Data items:
•••

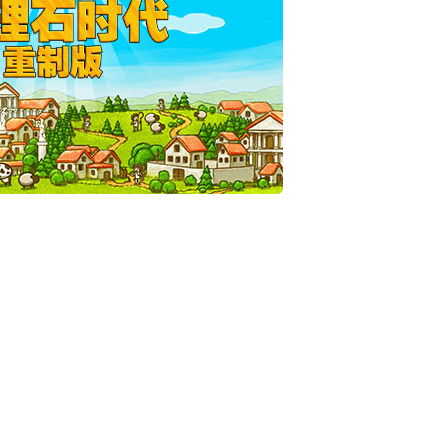
*
*
*
*
*
*
*
*
*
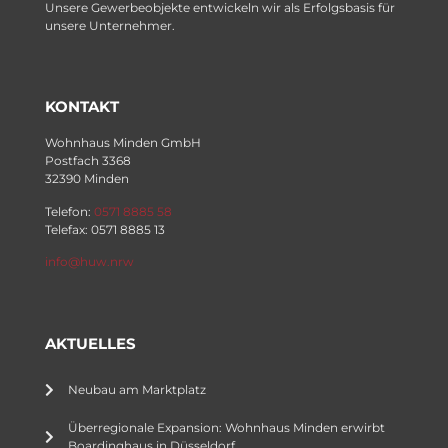
Unsere Gewerbeobjekte entwickeln wir als Erfolgsbasis für
unsere Unternehmer.
KONTAKT
Wohnhaus Minden GmbH
Postfach 3368
32390 Minden
Telefon:
0571 8885 58
Telefax: 0571 8885 13
info@huw.nrw
AKTUELLES
Neubau am Marktplatz
Überregionale Expansion: Wohnhaus Minden erwirbt
Boardinghaus in Düsseldorf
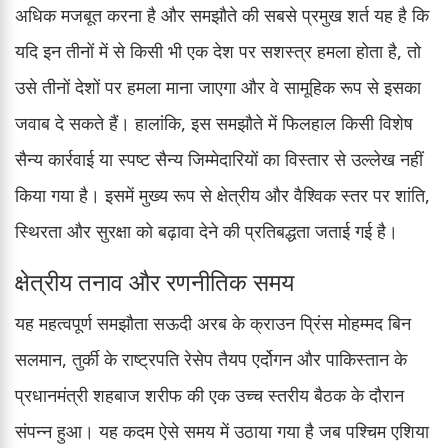
अधिक मजबूत करना है और समझौते की सबसे प्रमुख शर्त यह है कि
यदि इन तीनों में से किसी भी एक देश पर सशस्त्र हमला होता है, तो
उसे तीनों देशों पर हमला माना जाएगा और वे सामूहिक रूप से इसका
जवाब दे सकते हैं। हालांकि, इस समझौते में फिलहाल किसी विशेष
सैन्य कार्रवाई या स्पष्ट सैन्य जिम्मेदारियों का विस्तार से उल्लेख नहीं
किया गया है। इसमें मुख्य रूप से क्षेत्रीय और वैश्विक स्तर पर शांति,
स्थिरता और सुरक्षा को बढ़ावा देने की प्रतिबद्धता जताई गई है।
क्षेत्रीय तनाव और रणनीतिक समय
यह महत्वपूर्ण समझौता सऊदी अरब के क्राउन प्रिंस मोहम्मद बिन
सलमान, तुर्की के राष्ट्रपति रेसेप तैयप एर्दोगन और पाकिस्तान के
प्रधानमंत्री शहबाज शरीफ की एक उच्च स्तरीय बैठक के दौरान
संपन्न हुआ। यह कदम ऐसे समय में उठाया गया है जब पश्चिम एशिया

•••

→ Required action
Only one stretch of the records above is wanted: the lines between the one holding "किया गया है।" and the one holding "यह महत्वपूर्ण समझौता", inclusive, reproduced exactly.

→ Answer to this task
किया गया है। इसमें मुख्य रूप से क्षेत्रीय और वैश्विक स्तर पर शांति,
स्थिरता और सुरक्षा को बढ़ावा देने की प्रतिबद्धता जताई गई है।
क्षेत्रीय तनाव और रणनीतिक समय
यह महत्वपूर्ण समझौता सऊदी अरब के क्राउन प्रिंस मोहम्मद बिन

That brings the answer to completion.